Mr Plewman said that the additional defendants are conflating those two stages and basically want to try the allegations that would only normally be tried after the judgment has been set aside. However, the additional defendants say that materiality cannot be properly assessed without reference to the findings of fraud that are seeking to be overturned in the set aside claim. It is necessary, as demonstrated in the Tinkler case that Mr Adam referred me to, where Mr Justice Leech went through all the allegations with care, to test whether the new evidence established materiality or not. That exercise was also made clear by Lord Justice Aikens in the RBS case at paragraph 106.
The additional defendants are entitled to do that, to test materiality by reference to, for instance, the documents that the deputy judge relied upon and whether the findings based on those documents would have been different in the light of the new evidence.
Furthermore, and in any event, because of the existing hacking claim being tried together, the allegations are relevant to the defences to the hacking claim, including whether Mr Azima comes to the court with clean hands.
In my view, the allegations are too intertwined with the issues that will need to be decided at the trial, both on the set aside claim and the hacking claim. I can see that materiality requires the court to examine the findings that were made by the deputy judge and whether they would have been different with the new evidence now available. It is a difficult dividing line between how far one needs to go in assessing the evidence otherwise available to the deputy judge, such that the new evidence would not have affected it. I therefore think it is much safer to try all the allegations in the pleadings that go to this issue at the same time.

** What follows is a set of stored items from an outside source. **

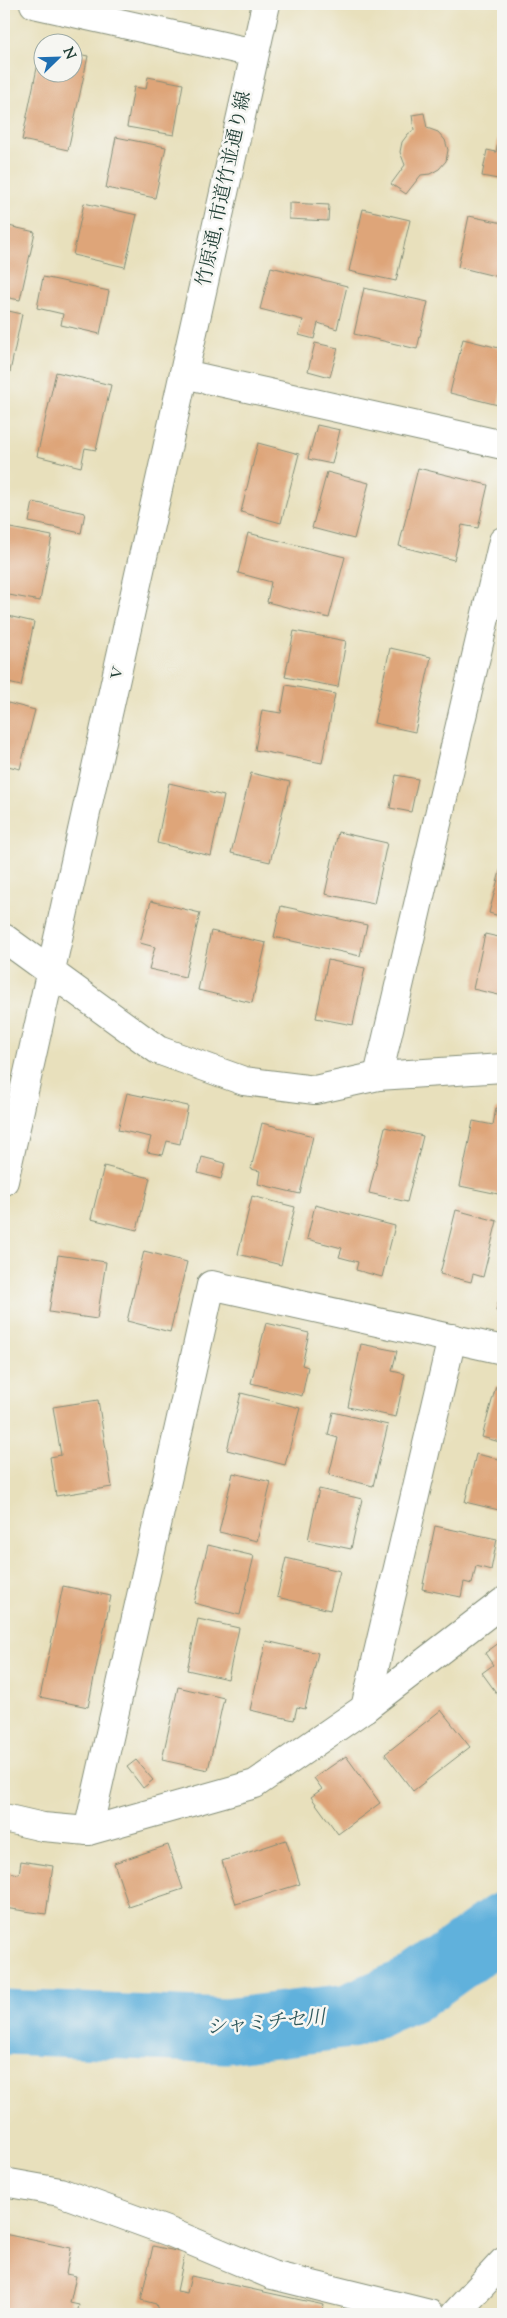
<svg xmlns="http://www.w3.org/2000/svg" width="507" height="2318" viewBox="0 0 507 2318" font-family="'Sorts Mill Goudy','Noto Serif JP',serif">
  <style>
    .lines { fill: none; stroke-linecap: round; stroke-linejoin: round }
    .river { stroke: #61b1dc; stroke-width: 65 }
    .building { fill: #dea579 }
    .minor-casing { stroke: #848e78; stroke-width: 30 }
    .minor { stroke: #fff; stroke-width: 28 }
    .labels { text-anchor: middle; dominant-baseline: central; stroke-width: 5; stroke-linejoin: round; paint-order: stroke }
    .street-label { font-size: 19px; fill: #1f3d34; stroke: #f6f6f2 }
    .water-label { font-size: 20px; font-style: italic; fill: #305a5e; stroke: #f6f6f2 }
  </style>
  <rect width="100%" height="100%" fill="#f6f6f2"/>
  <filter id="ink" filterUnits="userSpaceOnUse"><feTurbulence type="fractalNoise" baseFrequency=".02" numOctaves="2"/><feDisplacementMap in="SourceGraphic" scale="10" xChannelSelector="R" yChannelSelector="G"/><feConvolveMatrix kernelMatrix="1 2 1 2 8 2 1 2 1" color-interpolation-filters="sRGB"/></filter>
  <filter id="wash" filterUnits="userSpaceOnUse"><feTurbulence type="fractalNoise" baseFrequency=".0096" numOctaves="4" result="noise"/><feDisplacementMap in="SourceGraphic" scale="20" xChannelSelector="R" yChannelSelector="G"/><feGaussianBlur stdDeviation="1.12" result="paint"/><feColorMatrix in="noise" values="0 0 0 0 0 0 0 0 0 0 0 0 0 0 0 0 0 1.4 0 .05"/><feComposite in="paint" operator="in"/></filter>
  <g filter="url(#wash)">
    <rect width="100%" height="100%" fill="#e8e0bc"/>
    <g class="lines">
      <!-- river -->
      <path class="river" d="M4,2022L226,2031L349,2016L417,1987L503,1925"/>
    </g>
    <g id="blocks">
      <!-- building -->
      <g class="building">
        <path d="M42,44V72H72V53L88,56L68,150L22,140Z"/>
        <path d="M148,77L183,84L174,135L127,127L134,87L146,89Z"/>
        <path d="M424,113L427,128L438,132L445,140L448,150L446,161L439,169L430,174L421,175L406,194L391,184L405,165L400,152L402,142L408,134L414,130L412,115Z"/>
        <path d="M502,120H503V180L482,176L487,150L496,152Z"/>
        <path d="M116,137L166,147L155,198L106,188Z"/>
        <path d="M84,203L137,215L125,267L73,255Z"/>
        <path d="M289,203L329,205L328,221L289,219Z"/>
        <path d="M363,209L410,220L396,281L349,271Z"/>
        <path d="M469,216L503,223V278L458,267Z"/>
        <path d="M4,225L35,232L20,300L4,297Z"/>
        <path d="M271,267L347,286L337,329L318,323L314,339L299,335L303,320L260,309Z"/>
        <path d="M43,277L109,291L100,334L61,325L63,314L37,308Z"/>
        <path d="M364,288L428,302L417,349L354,334Z"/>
        <path d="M4,310L22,314L10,372L4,371Z"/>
        <path d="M463,339L503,349V384L498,405L450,393Z"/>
        <path d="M315,343L338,348L330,377L308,371Z"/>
        <path d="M56,372L111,385L96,450L85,448L81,467L37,456Z"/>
        <path d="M317,425L340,430L332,464L308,459Z"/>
        <path d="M258,443L299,454L281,523L241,512Z"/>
        <path d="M418,468L488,485L478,528L462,525L454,560L399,546Z"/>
        <path d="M327,472L369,483L354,539L312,528Z"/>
        <path d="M33,502L85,513L81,533L29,522Z"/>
        <path d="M5,527L52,536L40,601L4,594Z"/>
        <path d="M248,533L345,557L329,618L267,602L271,582L238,573Z"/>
        <path d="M4,615L34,622L21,686L4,682Z"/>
        <path d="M294,631L346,641L338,687L285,677Z"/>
        <path d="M390,648L431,657L415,732L374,723Z"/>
        <path d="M286,685L335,694L322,763L255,750L262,710L281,713Z"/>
        <path d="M4,702L35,710L20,769L4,765Z"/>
        <path d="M251,773L290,782L270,862L231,853Z"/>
        <path d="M396,775L418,779L411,812L390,808Z"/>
        <path d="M169,783L224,796L211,856L157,843Z"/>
        <path d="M338,832L387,843L374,904L325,894Z"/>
        <path d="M503,860V917L489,913Z"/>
        <path d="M151,901L200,913L185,977L149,969L155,947L140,943Z"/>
        <path d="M281,906L367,925L360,956L274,937Z"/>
        <path d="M211,931L266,943L252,1003L198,990Z"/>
        <path d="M485,934L503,938V996L473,989Z"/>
        <path d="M328,960L365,968L353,1025L316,1018Z"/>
        <path d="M127,1093L188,1106L180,1144L167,1141L163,1155L147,1152L151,1137L118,1130Z"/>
        <path d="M496,1108L503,1110V1195L460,1186L473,1121L493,1125Z"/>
        <path d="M262,1123L313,1136L300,1194L258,1184L260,1171L251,1169Z"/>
        <path d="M385,1127L423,1136L407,1202L369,1193Z"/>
        <path d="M202,1157L225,1163L221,1179L198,1173Z"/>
        <path d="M104,1166L150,1178L137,1230L91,1219Z"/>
        <path d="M252,1196L295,1207L281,1265L238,1254Z"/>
        <path d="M315,1205L395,1226L382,1277L356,1270L358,1262L339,1257L342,1248L307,1239Z"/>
        <path d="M456,1210L497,1221L483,1277L473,1274L471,1282L440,1274Z"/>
        <path d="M144,1251L187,1262L170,1332L127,1321Z"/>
        <path d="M58,1255L106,1262L97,1319L49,1312Z"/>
        <path d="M503,1285V1313L496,1311Z"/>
        <path d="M266,1323L309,1333L302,1365L308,1367L302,1396L251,1383Z"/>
        <path d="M361,1344L397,1351L392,1371L405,1374L396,1417L348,1407Z"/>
        <path d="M496,1386L503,1388V1443L482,1437Z"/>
        <path d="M241,1393L300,1408L285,1465L227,1450Z"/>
        <path d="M98,1400L112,1487L56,1496L50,1457L61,1455L53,1407Z"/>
        <path d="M333,1412L388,1425L373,1486L329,1475L338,1438L328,1435Z"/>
        <path d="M476,1454L503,1460V1511L465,1502Z"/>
        <path d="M233,1473L271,1482L257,1541L219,1532Z"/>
        <path d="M319,1489L362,1499L351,1549L308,1540Z"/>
        <path d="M435,1526L497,1539L491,1570L476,1566L472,1584L464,1582L461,1597L422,1589Z"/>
        <path d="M208,1545L254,1556L240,1615L194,1603Z"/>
        <path d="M286,1558L340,1571L330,1610L277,1597Z"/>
        <path d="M63,1586L111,1596L88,1707L40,1697Z"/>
        <path d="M198,1619L239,1628L228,1679L187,1670Z"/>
        <path d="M503,1640V1702L482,1673L493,1665L485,1653Z"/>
        <path d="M266,1641L318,1653L305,1709L297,1707L294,1720L250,1710Z"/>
        <path d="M178,1687L224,1698L208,1770L162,1760Z"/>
        <path d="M441,1710L470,1747L413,1791L385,1754Z"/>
        <path d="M346,1756L380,1803L338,1834L311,1797L322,1789L314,1778Z"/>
        <path d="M136,1760L153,1780L143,1788L127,1767Z"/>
        <path d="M286,1840L300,1884L236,1904L222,1861Z"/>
        <path d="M168,1845L183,1889L129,1907L114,1863Z"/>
        <path d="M21,1861L53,1866L46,1914L4,1908V1871L19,1874Z"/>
        <path d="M4,2234L71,2248L66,2274L76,2276L70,2303L79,2305L77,2314H4Z"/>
        <path d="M153,2246L185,2253L177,2291L187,2293L191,2276L324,2305L322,2314H159L156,2304L141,2300Z"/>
      </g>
    </g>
  </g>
  <g filter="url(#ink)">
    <use href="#blocks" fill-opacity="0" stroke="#848e78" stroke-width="1"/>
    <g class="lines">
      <defs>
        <g id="minor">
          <path d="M34,4L254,53"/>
          <path d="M184,374L503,445"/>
          <path d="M4,938L158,1050L244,1081L315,1090L378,1076L503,1068"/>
          <path d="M378,1076L503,541"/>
          <path d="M4,1181L266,4"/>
          <path d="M365,1708L452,1338"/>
          <path d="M4,1818L43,1827L88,1831L255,1784L365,1708L503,1602"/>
          <path d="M88,1831L211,1285L503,1350"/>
          <path d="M4,2182L60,2192L172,2233L272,2275L430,2314"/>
          <path d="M455,2314L503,2262"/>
        </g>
      </defs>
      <!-- minor casing -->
      <use href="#minor" class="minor-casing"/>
      <!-- minor -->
      <use href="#minor" class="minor"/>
    </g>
  </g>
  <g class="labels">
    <!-- street labels -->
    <g class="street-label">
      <text transform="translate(225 189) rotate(-78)">竹原通, 市道竹並通り線</text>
      <text transform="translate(117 673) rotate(-77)">ｖ</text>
    </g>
    <!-- water labels -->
    <g class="water-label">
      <text transform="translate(266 2024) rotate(-5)">シャミチセ川</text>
    </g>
  </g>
  <!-- margin -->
  <rect width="507" height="2318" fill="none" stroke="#f6f6f2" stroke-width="20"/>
  <!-- north arrow -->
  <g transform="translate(58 58) rotate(67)"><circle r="24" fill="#f6f6f2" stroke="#a0aca6"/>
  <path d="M0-4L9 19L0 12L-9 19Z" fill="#1f6fb2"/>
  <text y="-8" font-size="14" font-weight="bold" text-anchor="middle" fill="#1f3d34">N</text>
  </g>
</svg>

It is of course open to Mr Azima to apply to strike out the allegations on the grounds of irrelevance and that is something that has been threatened. But Mr Plewman tells me there is a problem in relation to the precise extent of US law which will affect a decision to make such an application. But while the allegations therefore remain on the pleadings, it seems to me that the best and obvious course is for them to be tried together.
It is mainly the practical considerations and the efficient case management and use of court resources that have persuaded me that there should be no split trial. As Mr Plewman conceded, there are potentially serious difficulties with intervening appeals and there will be duplication of witnesses, all of which will be avoided if it is all heard in one go.
I see no great advantage in hiving off the schedule 1 issues to another trial and as I believe it can be adequately accommodated within the existing trial, and I am prepared, as I have already indicated, to direct that there can be an extension to the start of the trial window at the beginning by one week, and knowing how extremely well-resourced and sophisticated the legal teams involved in this case are, that the inevitable complexity about managing the issues at trial can be worked out in a sensible and practical way.
I do also take into account Mr Pilbrow's point about the extra strain on individual defendants if this matter is dragged out unnecessarily for many more years.
I am therefore going to dismiss Mr Azima's application for a split trial.